> _Text for analysis_:

Start of Block

Pol Features (12 channels, physics-based, no learning):
|I∥ - I⊥|(3ch): polarization intensity — where the glass is.I∥ / (I∥ + I⊥ + ε)(3ch): polarization ratio — related to Fresnel angle.Sobel_x(|I∥ - I⊥|)(3ch): polarization edge x — glass boundary.Sobel_y(|I∥ - I⊥|)(3ch): polarization edge y — glass boundary.
3. Components and Modules
3.1 PolarizationFeatures (12ch, physics-based, no learning)
A polarization feature extraction module that requires no learning. Sobel kernels are registered as buffers and do not participate in training.
class PolarizationFeatures(nn.Module):
"""Physics-based polarization features; no learning required"""
def __init__(self, output_scale=8):
super().__init__()
# Sobel kernels (registered as buffer, not trained)
self.register_buffer('sobel_x', ...)
self.register_buffer('sobel_y', ...)
def forward(self, left, right):
# 1. |I∥ - I⊥|
pol_diff = torch.abs(left - right)
# 2. I∥ / (I∥ + I⊥ + ε)
pol_ratio = left / (left + right + 1e-6)
# 3. Sobel edges
pol_edge_x = sobel_x(pol_diff)
pol_edge_y = sobel_y(pol_diff)
# Concat and downsample to H/8
pol_features = torch.cat([pol_diff, pol_ratio, pol_edge_x, pol_edge_y], dim=1)
return F.avg_pool2d(pol_features, kernel_size=8)
Output: 4 groups of 3ch each, totaling 12ch, downsampled to H/8 via avg_pool2d(kernel_size=8).
3.2 MotionEncoderV6
Extends the MotionEncoder of RAFT-Stereo with an additional polarization branch. The correlation and disparity branches are identical to the baseline; only the polarization branch is new.
class MotionEncoderV6(nn.Module):
"""Extended MotionEncoder that accepts pol_features"""
def __init__(self, corr_dim=36, disp_dim=1, pol_dim=12):
super().__init__()
# Correlation branch (same as baseline)
self.convc1 = nn.Conv2d(corr_dim, 64, 1)
self.convc2 = nn.Conv2d(64, 64, 3, padding=1)
# Disparity branch (same as baseline)
self.convd1 = nn.Conv2d(disp_dim, 128, 7, padding=3)
self.convd2 = nn.Conv2d(128, 64, 3, padding=1)
# Polarization branch (NEW - this is the only new part)
self.convp1 = nn.Conv2d(pol_dim, 32, 3, padding=1)
self.convp2 = nn.Conv2d(32, 32, 3, padding=1)
# Fusion: 64 + 64 + 32 = 160 -> 126
self.conv = nn.Conv2d(160, 126, 3, padding=1)
def forward(self, corr, disp, pol_features):
cor = F.relu(self.convc2(F.relu(self.convc1(corr))))
dis = F.relu(self.convd2(F.relu(self.convd1(disp))))

End of Block

> _Set of tasks_:
1. In the polarization code excerpt, which branch of MotionEncoderV6 is new compared to the RAFT-Stereo baseline?
2. List every convolution layer that MotionEncoderV6 defines in its __init__ method in the polarization code excerpt.
The data after the polarization code excerpt is not used for anything here.

> _Data to examine_:
Start of Block

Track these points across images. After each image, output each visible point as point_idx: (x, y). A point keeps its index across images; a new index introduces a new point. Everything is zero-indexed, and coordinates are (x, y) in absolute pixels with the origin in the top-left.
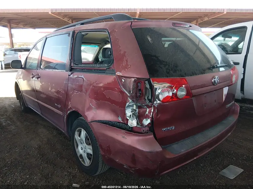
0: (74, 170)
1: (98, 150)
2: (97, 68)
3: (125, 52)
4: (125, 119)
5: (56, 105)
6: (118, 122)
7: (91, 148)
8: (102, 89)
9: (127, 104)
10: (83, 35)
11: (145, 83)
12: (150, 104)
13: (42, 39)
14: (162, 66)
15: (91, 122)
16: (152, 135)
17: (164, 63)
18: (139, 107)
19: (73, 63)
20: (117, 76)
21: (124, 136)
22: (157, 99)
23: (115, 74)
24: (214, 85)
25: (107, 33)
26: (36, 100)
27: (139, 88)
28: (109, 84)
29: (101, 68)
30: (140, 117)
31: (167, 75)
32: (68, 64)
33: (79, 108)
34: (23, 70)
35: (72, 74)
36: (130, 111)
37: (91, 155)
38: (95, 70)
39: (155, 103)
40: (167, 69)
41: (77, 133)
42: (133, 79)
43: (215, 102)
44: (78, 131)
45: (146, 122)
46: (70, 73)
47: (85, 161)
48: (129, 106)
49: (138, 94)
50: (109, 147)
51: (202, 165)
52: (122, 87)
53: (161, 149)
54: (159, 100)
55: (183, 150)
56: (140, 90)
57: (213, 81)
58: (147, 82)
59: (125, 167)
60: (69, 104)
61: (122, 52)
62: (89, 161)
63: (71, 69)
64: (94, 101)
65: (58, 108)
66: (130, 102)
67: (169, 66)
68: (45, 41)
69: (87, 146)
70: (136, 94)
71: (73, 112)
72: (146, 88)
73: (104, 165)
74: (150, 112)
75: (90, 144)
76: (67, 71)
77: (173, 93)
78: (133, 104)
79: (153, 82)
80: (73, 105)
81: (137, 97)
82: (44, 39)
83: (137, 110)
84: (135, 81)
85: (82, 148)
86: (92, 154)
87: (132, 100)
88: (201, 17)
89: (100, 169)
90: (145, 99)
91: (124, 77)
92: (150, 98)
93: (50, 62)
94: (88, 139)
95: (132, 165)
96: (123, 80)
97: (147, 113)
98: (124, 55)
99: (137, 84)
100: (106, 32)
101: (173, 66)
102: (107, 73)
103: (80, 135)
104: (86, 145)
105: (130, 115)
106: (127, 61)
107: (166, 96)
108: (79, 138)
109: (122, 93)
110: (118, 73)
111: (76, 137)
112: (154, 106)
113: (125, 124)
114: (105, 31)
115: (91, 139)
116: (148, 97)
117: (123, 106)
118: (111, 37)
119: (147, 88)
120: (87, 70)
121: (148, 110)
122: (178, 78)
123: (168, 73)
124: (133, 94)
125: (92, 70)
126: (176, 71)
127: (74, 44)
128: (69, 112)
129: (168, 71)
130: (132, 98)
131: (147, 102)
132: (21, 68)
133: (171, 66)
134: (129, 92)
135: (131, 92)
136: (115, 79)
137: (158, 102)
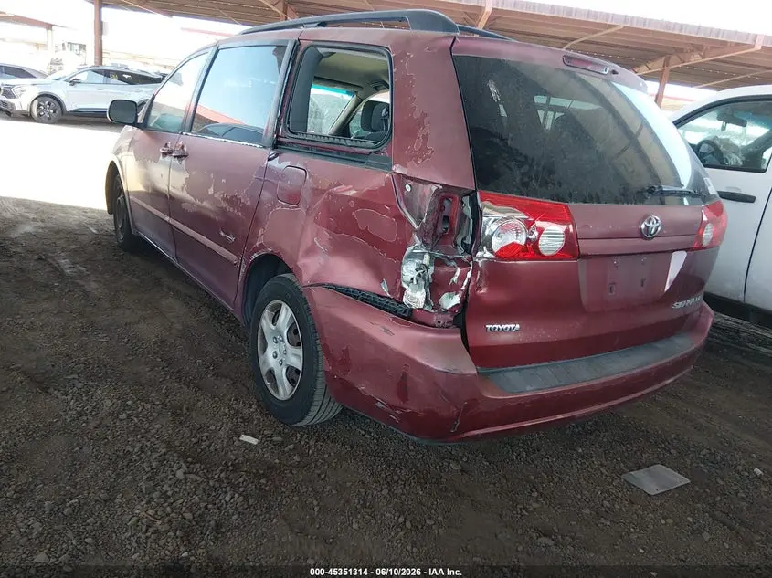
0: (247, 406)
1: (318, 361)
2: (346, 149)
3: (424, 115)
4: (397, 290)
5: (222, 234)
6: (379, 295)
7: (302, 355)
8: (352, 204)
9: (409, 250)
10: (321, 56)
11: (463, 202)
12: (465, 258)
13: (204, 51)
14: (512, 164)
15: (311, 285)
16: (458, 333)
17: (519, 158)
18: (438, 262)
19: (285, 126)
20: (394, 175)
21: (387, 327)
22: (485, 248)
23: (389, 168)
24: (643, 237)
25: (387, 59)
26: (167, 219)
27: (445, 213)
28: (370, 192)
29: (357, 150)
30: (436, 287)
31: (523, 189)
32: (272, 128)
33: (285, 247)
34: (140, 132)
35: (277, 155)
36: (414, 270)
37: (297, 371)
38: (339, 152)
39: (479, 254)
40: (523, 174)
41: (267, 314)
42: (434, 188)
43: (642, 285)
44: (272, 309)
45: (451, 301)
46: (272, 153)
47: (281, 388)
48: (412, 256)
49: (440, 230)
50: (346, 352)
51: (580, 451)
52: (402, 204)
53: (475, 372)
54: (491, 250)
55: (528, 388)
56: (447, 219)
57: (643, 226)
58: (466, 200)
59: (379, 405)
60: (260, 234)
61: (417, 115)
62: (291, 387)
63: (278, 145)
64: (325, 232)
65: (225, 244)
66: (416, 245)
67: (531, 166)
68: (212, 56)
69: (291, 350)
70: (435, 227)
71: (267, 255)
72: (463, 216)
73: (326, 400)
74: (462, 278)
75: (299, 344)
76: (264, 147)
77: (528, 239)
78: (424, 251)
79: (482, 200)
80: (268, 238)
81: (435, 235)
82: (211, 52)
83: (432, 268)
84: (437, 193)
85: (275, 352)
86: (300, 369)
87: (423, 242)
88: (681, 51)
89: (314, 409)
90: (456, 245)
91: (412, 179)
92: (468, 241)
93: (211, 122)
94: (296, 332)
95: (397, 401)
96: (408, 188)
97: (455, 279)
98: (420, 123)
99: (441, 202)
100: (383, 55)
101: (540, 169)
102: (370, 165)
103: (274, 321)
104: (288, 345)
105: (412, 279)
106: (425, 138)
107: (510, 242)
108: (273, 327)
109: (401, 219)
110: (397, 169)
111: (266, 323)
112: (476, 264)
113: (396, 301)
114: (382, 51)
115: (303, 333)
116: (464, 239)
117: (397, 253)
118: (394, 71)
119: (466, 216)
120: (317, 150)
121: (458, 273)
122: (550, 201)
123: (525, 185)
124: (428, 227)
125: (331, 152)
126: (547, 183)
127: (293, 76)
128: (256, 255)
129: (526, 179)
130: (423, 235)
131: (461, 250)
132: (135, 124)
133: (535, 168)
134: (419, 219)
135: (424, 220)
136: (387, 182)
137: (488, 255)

End of Block

> _Replies_:
1. The polarization branch.

2. self.convc1, self.convc2, self.convd1, self.convd2, self.convp1, self.convp2, self.conv